» INFORMATION PROVIDED
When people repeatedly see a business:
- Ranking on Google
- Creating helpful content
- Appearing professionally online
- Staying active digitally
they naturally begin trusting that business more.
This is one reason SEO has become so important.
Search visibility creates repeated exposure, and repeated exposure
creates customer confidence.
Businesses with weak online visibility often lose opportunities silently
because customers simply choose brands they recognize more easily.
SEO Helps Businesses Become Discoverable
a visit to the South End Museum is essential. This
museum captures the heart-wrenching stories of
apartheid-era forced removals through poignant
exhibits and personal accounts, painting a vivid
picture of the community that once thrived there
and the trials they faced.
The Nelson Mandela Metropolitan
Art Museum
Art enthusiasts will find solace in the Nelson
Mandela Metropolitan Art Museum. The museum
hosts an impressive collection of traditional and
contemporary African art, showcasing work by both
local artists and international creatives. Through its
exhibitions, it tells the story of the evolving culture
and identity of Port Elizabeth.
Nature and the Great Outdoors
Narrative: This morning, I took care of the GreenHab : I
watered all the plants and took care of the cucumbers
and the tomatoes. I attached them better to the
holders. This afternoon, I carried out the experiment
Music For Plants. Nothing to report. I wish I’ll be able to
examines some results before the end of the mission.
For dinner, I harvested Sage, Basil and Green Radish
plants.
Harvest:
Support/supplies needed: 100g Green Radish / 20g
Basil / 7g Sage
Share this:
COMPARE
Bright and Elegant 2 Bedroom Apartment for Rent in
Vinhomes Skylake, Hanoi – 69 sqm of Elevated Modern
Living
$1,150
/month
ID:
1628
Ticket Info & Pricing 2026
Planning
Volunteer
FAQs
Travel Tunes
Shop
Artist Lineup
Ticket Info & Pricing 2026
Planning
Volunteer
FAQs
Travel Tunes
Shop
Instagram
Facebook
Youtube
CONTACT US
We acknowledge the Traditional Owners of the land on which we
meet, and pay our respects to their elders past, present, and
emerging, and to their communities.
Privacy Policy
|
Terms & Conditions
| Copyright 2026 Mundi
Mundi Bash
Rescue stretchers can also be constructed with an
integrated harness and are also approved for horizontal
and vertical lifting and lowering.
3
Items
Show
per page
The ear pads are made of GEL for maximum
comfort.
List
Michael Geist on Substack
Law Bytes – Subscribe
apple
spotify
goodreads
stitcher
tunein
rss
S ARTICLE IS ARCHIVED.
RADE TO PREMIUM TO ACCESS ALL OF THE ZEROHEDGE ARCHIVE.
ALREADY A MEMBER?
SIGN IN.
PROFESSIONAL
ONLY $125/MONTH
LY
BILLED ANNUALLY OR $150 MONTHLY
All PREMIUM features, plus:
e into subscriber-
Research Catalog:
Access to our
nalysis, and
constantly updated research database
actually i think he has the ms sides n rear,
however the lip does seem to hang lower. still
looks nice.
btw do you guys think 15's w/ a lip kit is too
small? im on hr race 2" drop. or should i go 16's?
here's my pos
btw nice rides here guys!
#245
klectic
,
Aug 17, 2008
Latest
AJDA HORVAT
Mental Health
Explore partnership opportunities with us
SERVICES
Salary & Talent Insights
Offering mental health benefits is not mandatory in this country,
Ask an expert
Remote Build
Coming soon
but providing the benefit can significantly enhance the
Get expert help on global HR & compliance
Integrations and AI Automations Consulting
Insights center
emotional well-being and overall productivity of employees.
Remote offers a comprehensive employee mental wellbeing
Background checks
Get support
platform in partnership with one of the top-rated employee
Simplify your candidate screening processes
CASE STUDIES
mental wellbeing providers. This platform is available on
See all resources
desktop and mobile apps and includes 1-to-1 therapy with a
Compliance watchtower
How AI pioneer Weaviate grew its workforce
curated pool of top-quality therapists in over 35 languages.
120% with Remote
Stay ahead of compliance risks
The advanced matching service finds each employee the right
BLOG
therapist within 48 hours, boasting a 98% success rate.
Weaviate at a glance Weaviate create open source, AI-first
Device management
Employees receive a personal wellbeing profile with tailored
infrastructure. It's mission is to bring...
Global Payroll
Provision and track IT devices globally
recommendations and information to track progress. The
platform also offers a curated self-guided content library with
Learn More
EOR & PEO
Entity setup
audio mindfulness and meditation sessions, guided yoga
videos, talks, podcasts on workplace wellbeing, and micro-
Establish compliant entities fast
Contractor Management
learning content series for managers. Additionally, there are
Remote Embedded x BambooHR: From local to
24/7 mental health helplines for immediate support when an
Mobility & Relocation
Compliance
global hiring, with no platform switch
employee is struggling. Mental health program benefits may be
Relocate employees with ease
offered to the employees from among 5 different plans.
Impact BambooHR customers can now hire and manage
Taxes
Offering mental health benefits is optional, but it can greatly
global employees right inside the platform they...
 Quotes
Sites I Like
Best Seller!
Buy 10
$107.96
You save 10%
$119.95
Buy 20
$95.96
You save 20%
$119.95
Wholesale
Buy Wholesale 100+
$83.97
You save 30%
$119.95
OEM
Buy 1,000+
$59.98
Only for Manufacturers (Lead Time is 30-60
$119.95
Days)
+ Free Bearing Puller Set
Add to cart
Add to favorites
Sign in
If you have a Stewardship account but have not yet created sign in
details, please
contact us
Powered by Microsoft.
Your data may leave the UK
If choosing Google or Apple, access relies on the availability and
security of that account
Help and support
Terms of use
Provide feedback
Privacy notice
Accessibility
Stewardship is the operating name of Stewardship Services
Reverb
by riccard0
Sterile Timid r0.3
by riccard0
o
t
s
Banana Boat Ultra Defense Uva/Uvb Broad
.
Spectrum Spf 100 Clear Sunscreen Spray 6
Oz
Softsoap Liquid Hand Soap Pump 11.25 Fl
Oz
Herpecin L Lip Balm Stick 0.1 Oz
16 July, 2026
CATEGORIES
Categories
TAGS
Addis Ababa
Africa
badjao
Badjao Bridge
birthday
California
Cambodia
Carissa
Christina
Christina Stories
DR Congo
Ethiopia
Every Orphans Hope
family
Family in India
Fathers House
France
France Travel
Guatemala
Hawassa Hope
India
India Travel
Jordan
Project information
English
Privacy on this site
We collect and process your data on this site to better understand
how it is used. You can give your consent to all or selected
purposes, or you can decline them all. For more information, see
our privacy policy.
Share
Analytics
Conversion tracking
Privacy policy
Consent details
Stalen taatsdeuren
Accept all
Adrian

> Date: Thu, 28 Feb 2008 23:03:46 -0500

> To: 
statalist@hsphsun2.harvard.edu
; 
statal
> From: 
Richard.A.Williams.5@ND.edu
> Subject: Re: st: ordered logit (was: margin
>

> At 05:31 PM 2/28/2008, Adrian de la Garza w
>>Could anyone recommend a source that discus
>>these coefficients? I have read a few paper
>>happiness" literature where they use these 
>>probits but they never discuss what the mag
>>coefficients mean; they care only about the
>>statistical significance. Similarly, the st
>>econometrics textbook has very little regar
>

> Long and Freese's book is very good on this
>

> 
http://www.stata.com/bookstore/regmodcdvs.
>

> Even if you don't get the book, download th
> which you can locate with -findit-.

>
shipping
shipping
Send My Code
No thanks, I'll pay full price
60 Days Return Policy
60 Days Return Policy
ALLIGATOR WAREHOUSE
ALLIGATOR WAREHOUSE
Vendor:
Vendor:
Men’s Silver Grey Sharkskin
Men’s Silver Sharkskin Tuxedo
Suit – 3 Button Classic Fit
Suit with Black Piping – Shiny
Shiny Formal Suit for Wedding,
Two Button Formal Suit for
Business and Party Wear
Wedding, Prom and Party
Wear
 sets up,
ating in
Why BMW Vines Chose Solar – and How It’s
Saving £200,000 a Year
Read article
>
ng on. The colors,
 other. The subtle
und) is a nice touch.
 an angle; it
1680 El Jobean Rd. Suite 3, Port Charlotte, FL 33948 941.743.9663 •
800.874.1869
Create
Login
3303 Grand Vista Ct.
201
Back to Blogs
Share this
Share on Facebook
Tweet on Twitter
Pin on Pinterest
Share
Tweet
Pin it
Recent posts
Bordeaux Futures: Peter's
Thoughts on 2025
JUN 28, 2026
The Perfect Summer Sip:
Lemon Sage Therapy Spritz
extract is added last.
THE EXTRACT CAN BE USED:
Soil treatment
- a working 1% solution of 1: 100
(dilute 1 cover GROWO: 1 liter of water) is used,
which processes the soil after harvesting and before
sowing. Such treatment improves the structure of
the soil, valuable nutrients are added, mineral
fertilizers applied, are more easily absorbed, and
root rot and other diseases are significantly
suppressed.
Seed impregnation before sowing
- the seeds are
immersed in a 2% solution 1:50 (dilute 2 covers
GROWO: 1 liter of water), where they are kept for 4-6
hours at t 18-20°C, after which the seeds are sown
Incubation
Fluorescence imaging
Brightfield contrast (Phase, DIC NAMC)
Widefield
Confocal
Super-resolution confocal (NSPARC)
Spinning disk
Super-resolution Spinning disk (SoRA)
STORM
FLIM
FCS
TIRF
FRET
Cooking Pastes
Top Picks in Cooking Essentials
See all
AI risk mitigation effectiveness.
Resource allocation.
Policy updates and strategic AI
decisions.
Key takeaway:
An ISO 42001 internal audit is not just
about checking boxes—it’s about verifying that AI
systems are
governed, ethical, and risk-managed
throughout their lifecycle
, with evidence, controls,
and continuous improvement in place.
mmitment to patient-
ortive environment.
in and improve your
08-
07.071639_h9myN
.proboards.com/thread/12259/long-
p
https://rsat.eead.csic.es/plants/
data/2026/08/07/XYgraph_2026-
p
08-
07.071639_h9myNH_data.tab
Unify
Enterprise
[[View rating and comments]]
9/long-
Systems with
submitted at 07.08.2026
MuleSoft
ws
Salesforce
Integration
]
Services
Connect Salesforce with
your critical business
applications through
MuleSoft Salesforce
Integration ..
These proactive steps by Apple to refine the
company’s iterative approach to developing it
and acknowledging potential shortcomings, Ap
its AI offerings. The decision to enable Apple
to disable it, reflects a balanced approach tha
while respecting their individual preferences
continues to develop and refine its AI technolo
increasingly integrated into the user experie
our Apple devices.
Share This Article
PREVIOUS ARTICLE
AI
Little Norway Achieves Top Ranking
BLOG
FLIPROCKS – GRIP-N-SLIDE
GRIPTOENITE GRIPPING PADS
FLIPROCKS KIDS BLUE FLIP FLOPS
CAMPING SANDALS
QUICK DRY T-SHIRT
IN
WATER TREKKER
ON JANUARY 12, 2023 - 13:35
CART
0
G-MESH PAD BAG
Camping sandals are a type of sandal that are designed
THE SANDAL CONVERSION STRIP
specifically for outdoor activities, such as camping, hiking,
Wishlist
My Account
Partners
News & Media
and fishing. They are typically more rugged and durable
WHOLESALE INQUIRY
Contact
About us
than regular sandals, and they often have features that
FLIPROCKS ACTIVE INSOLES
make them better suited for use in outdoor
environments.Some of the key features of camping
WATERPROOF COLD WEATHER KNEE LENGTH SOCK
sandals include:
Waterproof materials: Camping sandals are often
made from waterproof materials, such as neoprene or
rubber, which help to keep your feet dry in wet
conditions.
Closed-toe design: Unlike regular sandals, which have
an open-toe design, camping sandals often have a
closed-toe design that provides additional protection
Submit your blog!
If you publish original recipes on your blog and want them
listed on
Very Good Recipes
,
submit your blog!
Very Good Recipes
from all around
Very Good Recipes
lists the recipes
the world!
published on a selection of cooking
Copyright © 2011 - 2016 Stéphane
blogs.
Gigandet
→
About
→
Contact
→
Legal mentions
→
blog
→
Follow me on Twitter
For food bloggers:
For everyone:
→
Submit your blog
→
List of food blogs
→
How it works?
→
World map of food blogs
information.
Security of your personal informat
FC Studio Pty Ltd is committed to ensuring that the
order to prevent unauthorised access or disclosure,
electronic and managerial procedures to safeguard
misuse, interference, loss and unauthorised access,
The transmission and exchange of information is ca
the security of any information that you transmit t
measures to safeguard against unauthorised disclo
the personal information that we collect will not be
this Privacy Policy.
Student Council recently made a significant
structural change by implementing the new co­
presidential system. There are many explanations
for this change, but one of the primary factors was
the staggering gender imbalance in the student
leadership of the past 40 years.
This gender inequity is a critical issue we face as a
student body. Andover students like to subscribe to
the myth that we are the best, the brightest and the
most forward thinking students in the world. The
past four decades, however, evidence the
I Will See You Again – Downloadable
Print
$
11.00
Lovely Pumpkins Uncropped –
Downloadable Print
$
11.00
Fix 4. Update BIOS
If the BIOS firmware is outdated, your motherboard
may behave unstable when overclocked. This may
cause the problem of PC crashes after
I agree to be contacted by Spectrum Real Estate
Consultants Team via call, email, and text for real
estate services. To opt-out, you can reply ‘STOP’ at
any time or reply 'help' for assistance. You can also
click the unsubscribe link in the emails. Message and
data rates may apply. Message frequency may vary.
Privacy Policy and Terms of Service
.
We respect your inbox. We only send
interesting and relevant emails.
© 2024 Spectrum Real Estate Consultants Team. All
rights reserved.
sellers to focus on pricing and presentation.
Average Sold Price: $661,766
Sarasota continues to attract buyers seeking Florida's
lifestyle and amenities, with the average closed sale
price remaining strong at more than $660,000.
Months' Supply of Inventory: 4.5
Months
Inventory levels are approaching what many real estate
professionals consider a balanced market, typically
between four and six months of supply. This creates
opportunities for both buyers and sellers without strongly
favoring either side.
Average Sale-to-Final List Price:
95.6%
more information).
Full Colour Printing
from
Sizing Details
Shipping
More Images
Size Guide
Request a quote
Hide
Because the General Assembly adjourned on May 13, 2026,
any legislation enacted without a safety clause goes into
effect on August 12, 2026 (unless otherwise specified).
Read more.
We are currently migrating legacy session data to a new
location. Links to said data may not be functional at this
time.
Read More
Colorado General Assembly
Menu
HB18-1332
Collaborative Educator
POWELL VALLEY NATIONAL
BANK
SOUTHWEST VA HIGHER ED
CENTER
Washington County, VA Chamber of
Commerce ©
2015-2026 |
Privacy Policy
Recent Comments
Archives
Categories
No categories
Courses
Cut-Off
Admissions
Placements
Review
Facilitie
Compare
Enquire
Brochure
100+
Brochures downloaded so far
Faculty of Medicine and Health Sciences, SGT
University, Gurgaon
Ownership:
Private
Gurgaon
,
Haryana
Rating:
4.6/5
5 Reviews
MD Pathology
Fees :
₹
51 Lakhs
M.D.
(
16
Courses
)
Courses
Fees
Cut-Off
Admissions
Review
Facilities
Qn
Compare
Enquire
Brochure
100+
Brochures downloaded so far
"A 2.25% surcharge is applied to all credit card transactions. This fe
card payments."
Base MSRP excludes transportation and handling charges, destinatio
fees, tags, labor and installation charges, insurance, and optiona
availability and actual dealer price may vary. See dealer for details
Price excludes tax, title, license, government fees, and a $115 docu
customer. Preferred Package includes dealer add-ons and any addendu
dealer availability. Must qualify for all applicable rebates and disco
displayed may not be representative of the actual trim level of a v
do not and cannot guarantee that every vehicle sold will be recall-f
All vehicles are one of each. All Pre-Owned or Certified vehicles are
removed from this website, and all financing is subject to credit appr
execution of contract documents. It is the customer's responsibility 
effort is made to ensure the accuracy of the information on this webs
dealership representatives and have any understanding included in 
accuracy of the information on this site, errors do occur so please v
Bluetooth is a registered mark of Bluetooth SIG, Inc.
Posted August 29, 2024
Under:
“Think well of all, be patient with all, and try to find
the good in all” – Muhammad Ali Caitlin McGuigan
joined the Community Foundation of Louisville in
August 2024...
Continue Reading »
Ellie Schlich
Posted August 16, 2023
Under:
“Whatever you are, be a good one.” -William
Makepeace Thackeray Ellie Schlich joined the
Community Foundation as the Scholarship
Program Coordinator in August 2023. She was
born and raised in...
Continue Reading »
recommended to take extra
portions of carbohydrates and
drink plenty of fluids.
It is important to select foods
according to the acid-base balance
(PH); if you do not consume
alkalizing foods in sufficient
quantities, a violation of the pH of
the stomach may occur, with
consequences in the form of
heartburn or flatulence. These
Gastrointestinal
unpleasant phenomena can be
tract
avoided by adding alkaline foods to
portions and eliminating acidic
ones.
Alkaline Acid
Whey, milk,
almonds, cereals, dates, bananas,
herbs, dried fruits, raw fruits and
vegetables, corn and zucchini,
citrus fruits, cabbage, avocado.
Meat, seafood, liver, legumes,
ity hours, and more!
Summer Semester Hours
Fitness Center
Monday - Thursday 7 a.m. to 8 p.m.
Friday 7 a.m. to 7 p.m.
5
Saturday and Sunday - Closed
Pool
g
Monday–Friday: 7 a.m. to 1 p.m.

» ACTIVITY
From the data above, copy out every line with the string "platform" in it.

» RESPONSE TO THE TASK
platform in partnership with one of the top-rated employee
mental wellbeing providers. This platform is available on
platform also offers a curated self-guided content library with
global hiring, with no platform switch
global employees right inside the platform they...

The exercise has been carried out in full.